Why all of this talk about collocation? Because collocation services make up the majority of Exodus's revenue. It doesn't make a whole lot of sense for Cable & Wireless to acquire Exodus when it is trying to move away from collocation support.
It is true that Exodus, like many of its competitors, is trying to build up its complex Web hosting business, but the fact is that the service provider's history of expertise is not in this arena. And the sheer number of Exodus hosting facilities may be too large for Cable & Wireless; Exodus has 42 data centers, primarily in the U.S. but with several in Europe, Japan and Australia.

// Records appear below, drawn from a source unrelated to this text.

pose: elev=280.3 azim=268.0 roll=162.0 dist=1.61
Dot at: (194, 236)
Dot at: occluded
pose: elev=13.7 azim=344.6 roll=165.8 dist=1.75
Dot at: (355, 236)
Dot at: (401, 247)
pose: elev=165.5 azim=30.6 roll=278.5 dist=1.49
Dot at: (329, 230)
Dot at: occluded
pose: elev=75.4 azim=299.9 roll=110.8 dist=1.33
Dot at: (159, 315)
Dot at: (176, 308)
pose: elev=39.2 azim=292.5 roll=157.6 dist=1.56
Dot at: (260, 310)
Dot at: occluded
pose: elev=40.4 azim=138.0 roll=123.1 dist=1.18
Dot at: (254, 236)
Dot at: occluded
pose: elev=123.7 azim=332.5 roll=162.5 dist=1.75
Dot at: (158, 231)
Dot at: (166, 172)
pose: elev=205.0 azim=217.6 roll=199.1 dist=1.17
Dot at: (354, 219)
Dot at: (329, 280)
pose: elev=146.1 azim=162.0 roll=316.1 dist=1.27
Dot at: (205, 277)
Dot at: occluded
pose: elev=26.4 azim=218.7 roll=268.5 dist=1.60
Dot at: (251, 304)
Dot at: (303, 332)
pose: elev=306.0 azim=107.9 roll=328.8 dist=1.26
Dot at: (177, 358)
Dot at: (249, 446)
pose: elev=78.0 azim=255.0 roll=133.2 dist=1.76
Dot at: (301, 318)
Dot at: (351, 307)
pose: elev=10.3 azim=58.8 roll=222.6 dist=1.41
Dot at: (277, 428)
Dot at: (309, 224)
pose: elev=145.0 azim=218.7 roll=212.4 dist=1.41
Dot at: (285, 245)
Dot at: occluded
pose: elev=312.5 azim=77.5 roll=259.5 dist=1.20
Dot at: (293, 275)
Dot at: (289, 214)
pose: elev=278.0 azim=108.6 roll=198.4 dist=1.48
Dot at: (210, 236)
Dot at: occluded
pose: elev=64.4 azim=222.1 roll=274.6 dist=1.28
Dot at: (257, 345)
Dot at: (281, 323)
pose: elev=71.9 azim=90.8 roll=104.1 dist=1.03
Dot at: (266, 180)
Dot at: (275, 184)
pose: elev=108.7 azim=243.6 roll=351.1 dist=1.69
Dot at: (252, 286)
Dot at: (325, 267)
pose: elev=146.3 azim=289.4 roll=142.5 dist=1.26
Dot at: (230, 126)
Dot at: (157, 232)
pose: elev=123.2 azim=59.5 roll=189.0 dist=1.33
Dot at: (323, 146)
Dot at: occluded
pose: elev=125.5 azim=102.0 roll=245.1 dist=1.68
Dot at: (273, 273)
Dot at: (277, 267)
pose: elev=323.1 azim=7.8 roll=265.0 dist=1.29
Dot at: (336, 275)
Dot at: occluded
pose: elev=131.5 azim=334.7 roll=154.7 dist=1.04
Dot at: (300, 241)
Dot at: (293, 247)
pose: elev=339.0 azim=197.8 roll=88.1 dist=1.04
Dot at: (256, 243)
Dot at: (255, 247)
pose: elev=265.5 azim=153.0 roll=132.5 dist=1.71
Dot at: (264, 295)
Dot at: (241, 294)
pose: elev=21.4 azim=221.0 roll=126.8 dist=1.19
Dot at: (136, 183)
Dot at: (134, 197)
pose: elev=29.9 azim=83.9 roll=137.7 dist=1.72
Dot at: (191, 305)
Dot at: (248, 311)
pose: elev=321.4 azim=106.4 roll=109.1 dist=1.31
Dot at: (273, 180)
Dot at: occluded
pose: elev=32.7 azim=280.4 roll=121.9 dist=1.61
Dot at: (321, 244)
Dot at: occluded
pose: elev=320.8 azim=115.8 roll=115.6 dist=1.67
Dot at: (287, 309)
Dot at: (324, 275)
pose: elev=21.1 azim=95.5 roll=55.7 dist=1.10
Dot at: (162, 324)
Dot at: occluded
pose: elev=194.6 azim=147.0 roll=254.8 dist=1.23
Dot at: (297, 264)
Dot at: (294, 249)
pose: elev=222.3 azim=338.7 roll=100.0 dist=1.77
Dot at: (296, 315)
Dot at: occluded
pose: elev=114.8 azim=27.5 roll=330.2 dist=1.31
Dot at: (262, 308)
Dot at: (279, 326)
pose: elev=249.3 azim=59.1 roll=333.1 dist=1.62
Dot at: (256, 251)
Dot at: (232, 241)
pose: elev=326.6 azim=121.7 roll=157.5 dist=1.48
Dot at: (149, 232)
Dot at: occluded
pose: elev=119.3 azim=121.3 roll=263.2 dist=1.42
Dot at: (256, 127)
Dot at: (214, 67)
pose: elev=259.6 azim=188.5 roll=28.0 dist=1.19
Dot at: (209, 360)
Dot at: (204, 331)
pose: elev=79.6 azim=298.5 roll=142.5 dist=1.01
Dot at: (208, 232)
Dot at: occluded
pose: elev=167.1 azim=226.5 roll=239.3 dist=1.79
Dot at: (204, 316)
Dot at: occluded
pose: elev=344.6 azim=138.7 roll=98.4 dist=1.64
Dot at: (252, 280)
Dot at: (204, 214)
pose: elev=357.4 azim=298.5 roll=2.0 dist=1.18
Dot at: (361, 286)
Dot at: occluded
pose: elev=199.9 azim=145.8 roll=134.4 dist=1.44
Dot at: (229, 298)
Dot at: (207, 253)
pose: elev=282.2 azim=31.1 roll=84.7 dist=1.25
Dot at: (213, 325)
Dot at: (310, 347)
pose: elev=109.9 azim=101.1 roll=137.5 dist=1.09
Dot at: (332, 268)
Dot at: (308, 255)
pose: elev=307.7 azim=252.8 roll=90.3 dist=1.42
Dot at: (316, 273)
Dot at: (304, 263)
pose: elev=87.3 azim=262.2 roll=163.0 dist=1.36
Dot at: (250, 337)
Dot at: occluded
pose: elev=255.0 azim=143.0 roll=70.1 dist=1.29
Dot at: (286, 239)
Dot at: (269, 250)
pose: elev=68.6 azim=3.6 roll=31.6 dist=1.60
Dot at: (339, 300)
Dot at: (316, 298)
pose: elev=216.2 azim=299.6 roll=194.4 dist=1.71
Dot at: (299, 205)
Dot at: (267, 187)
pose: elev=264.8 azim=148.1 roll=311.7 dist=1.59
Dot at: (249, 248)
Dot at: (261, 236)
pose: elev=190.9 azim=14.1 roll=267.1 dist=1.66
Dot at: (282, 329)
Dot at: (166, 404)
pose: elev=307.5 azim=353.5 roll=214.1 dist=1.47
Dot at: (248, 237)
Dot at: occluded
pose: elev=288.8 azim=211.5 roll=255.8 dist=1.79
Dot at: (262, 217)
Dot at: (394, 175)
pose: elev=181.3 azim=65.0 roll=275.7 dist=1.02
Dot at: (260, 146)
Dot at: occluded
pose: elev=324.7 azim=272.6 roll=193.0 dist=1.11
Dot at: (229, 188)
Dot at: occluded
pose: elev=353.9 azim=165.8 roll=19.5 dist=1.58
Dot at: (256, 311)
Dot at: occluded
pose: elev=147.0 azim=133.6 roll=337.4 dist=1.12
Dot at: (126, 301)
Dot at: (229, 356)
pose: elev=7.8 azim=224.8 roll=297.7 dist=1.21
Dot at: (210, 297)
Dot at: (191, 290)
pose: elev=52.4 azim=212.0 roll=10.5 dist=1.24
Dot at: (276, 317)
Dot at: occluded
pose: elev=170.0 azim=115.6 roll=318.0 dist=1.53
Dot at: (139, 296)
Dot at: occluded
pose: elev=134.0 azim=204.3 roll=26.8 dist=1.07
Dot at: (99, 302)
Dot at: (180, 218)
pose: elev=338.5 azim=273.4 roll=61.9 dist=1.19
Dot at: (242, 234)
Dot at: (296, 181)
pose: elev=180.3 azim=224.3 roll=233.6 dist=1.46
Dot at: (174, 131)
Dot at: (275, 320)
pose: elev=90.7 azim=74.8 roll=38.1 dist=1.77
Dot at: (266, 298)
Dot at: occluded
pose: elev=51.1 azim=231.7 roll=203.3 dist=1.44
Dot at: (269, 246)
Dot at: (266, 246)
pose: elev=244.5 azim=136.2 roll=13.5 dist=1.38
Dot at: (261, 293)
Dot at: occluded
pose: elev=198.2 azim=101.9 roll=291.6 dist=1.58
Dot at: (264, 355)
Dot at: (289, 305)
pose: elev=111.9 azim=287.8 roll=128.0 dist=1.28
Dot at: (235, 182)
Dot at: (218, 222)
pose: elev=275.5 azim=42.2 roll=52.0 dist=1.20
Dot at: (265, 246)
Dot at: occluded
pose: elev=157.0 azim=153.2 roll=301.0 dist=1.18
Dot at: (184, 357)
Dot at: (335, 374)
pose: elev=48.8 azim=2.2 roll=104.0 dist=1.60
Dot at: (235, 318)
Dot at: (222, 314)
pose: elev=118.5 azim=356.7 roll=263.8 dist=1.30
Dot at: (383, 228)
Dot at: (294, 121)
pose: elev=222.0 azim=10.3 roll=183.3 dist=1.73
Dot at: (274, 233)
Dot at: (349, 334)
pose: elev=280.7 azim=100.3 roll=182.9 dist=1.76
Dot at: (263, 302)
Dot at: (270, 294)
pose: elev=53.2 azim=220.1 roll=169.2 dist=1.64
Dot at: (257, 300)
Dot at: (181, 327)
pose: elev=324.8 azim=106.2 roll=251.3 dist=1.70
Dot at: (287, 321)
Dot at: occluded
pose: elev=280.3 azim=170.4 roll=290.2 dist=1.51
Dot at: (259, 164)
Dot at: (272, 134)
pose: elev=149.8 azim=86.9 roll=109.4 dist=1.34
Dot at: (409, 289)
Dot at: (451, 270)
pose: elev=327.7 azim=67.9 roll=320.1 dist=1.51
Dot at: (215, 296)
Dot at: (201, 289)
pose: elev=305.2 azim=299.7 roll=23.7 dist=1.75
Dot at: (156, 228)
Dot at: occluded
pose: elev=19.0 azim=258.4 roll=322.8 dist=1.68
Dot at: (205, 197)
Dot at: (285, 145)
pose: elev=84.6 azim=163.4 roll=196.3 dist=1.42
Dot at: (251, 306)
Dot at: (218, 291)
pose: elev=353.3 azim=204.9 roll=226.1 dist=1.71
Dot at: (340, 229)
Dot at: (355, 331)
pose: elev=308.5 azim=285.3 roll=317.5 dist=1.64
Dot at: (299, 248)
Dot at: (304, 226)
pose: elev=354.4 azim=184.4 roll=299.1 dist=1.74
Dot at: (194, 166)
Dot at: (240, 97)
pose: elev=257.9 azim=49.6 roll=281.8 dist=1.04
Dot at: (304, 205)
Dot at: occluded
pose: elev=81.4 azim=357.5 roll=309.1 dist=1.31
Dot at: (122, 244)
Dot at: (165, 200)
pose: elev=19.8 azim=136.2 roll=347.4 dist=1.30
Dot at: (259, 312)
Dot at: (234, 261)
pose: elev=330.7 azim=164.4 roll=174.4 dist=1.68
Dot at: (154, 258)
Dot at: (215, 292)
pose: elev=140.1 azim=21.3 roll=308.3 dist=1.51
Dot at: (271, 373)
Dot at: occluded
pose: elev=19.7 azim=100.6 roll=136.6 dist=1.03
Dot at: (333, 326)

Cable & Wireless likely doesn't need that much hosting real estate.
Although Exodus may not be on Cable & Wireless's radar screen, clearly it is watching other service providers that are teetering on the brink of disaster.
The first company that comes to mind is PSINet. The ISP has been on the verge of filing for bankruptcy protection for over a month. It's already sold off some of its assets, but at this point, is still holding on to its network assets. (See www.nwfusion.com/news/2001/0417psinet.html)
Cable & Wireless may be able to come in and buy up PSINet's data centers and add those facilities to its network. It is almost guaranteed that the data centers will be sold at a cut-rate price.
Another possible acquisition target is NaviSite. The Web hosting service provider is essentially up for sale. NaviSite offers managed Web hosting, collocation and application hosting services; it has 8 data centers. NaviSite may be a better fit for Cable & Wireless because it, too, has an application service provider business and data centers around the U.S.
NaviSite stock is one that has been hit hard, trading below $2 last week - which means Cable & Wireless may be able to acquire NaviSite also at a cut-rate price.
Of course, this is only my opinion. The official word from Cable & Wireless is that they do not comment on rumors or speculation.